這話剛說出口,木門“吱呀”一聲被推開。
葉詩言的身影出現在門口,軍裝肩頭還帶著初春的雨氣。
“什麼不要了?”她皺了皺眉,顯然沒聽清父女倆的對話。
顧司爵背過身去擦掉眼角的濕意,月月則低著頭玩自己的衣角,誰也沒回答她。
葉詩言大步走過來,一把抱起月月,在她小臉上響亮地親了一口:“女兒,想媽媽沒?”
月月的小身子僵了僵,黑葡萄似的眼睛偷偷瞄向爸爸。
“怎麼,生媽媽氣了?”葉詩言用臉蹭了蹭孩子的臉,逗得月月忍不住扭動,“媽媽帶你去吃好吃的,可不可以?”
顧司爵看著這一幕,指甲深深掐進掌心。
上輩子就是這樣,葉詩言總能用三言兩語哄得月月忘記所有委屈。
可這一次,他分明看見女兒眼裏藏著受傷的光。
被哄了半晌,月月終於小聲開口:“媽媽,你說給我帶的特產……帶了嗎?”
葉詩言動作一頓,隨即摸了摸兒子的頭:“糧票有限,這次先給濤濤了。
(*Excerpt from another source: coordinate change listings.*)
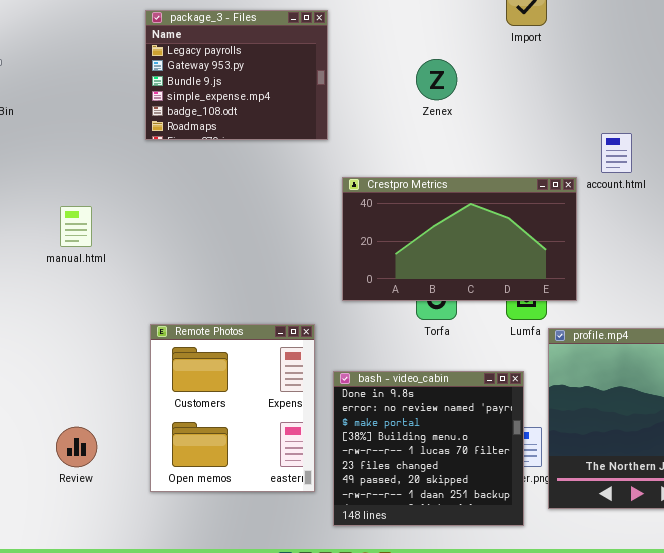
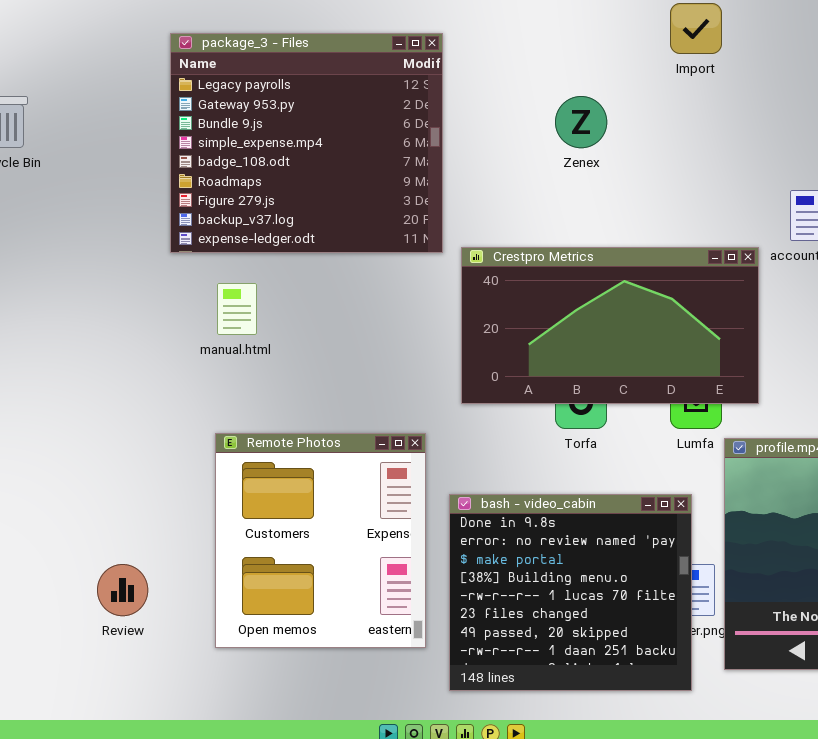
package_3 - Files: [145,10,328,140] -> [170,33,443,253], resized
manual.html: [60,206,92,247] -> [217,283,257,335], moved

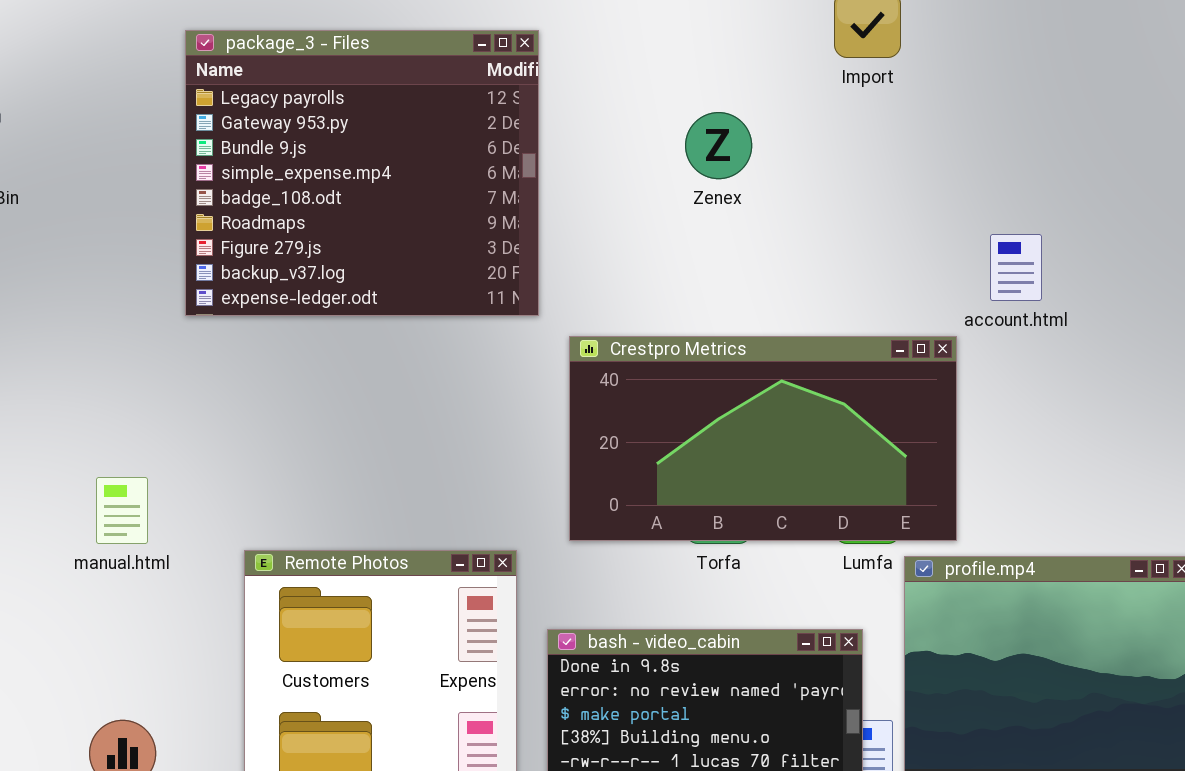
Crestpro Metrics: [461,247,759,404] -> [569,336,957,541], moved
manual.html: [217,283,257,335] -> [96,477,148,544], moved

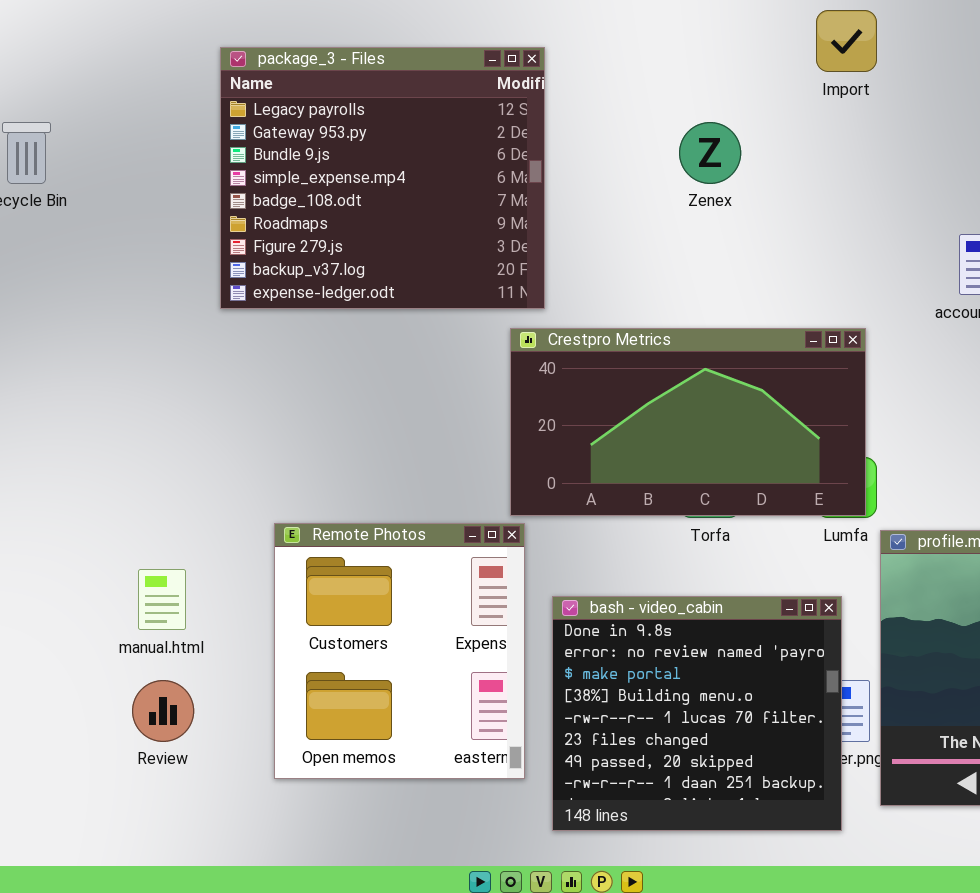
Crestpro Metrics: [569,336,957,541] -> [510,328,866,516], moved
manual.html: [96,477,148,544] -> [138,569,186,630], moved

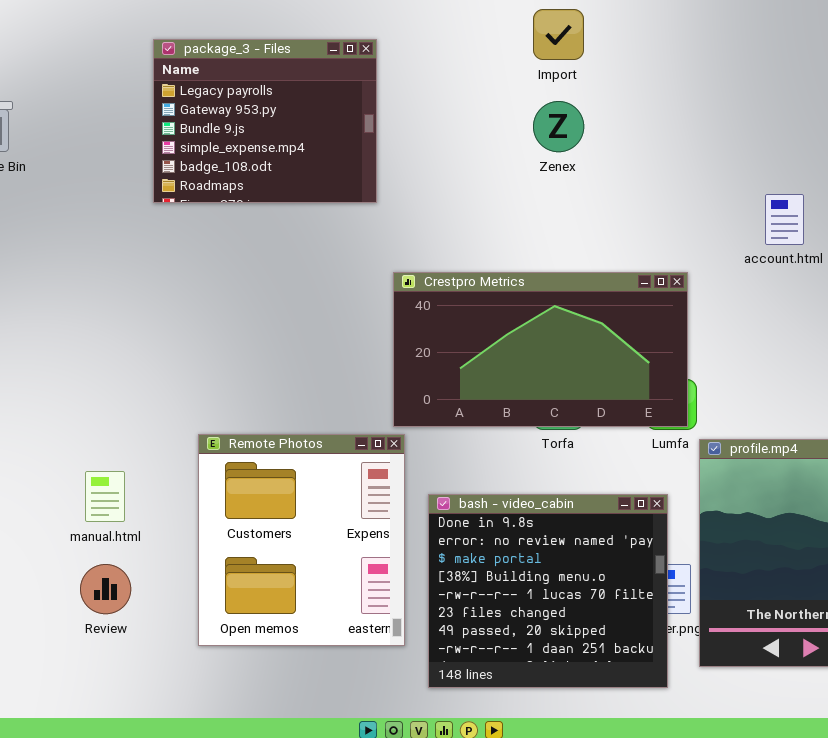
Import: [816,10,877,72] -> [533,9,584,60], moved
package_3 - Files: [220,47,545,309] -> [153,39,377,203], resized

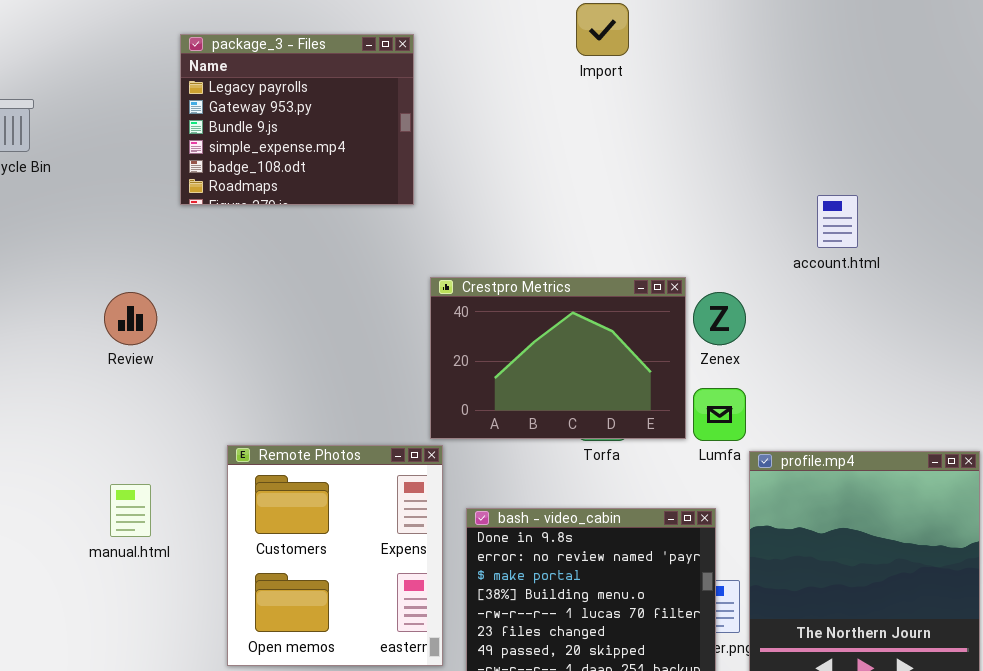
Zenex: [533,101,584,152] -> [693,292,746,345], moved
Crestpro Metrics: [393,272,688,427] -> [430,277,686,439], resized
Review: [80,564,131,614] -> [104,292,157,345], moved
下次,下次媽媽一定給你帶,好不好?”
“那……奶糖呢?”
“濤濤愛吃甜的,媽媽都給他了。”葉詩言說著從兜裏掏出半塊硬糖,“這是媽媽特意給你留的。”
月月盯著那塊已經有些融化的糖,小嘴抿成一條線。
顧司爵胸口發疼,他太熟悉這個表情了。
每次失望到極點,月月就會這樣死死咬住嘴唇。
“下月布票發了,給你做幾條新衣服。”葉詩言轉向他,目光在他洗得發白的衣領上停留片刻,“你穿藍色好看。”
顧司爵扯了扯嘴角。
這樣的話他聽過太多次,最後新衣服總會穿在駱雲馳身上。
就像上輩子,葉詩言說帶他們去京城,最後帶走的卻是駱雲馳父子。
晚飯是稀得能照見人影的粥,配一小碟鹹菜。
葉詩言皺眉:“怎麼就吃這個?”
“糧票用完了。”顧司爵平靜地給月月盛粥。
“我不是剛給——”葉詩言話說到一半突然停住,臉色有些不自然,“明天我去供銷社買點麵粉回來。”
顧司爵沒接話。
他知道,明天麵粉會出現在駱雲馳的灶台上,就像過去的每一次。
“詩言!”駱雲馳的聲音伴著敲門聲傳來,“濤濤說冷得睡不著,能借床厚被子嗎?孩子體寒……”
葉詩言二話不說起身,從櫃子裏抱出唯一一床棉被。
顧司爵按住被角:“月月昨晚咳嗽了。”
“小孩子火力旺,凍不著。”葉詩言已經抱著被子走到門口,“濤濤從小身子弱。”
門關上後,月月小聲問:“爸爸,我今晚能跟你睡嗎?”
顧司爵把女兒冰涼的小腳捂在懷裏,聽著窗外越來越急的雨聲,一夜未眠。
天蒙蒙亮時,他發現月月臉頰通紅,一摸額頭燙得嚇人。
“葉詩言!月月發燒了!”他連喊幾聲無人應答,推開門才發現葉詩言根本不在家。
“葉團長天沒亮就送妹夫去醫院了。”鄰居張嬸打著傘告訴他,“濤濤也發高燒,哭得可厲害了。”
顧司爵眼前發黑:“家屬院的車呢?”
“都出任務去了。”張嬸看他臉色不對,“要不你再等等?”
等?上輩子他等了一輩子,等到月月死在他懷裏!
顧司爵用舊雨衣裹住月月,衝進瓢潑大雨中。
雨水模糊了視線,他跌跌撞撞跑過泥濘的土路。
突然一輛自行車從拐角衝出,他躲避不及,重重摔在地上。
“同誌!你沒事吧?”騎車的是個戴眼鏡的年輕男子,慌忙下車扶他。
顧司爵第一反應是護住懷裏的月月:“孩子發高燒,我要去醫院……”
“我送你們!”年輕人二話不說脫下雨衣裹住月月,“縣醫院就在前麵!”
醫院走廊冷得像冰窖。
護士接過昏迷的月月,皺眉問:“孩子媽媽呢?得先交醫藥費。”
顧司爵剛要開口,卻忽然看見隔壁診室裏,葉詩言正彎腰給濤濤掖被角,駱雲馳在一旁抹眼淚。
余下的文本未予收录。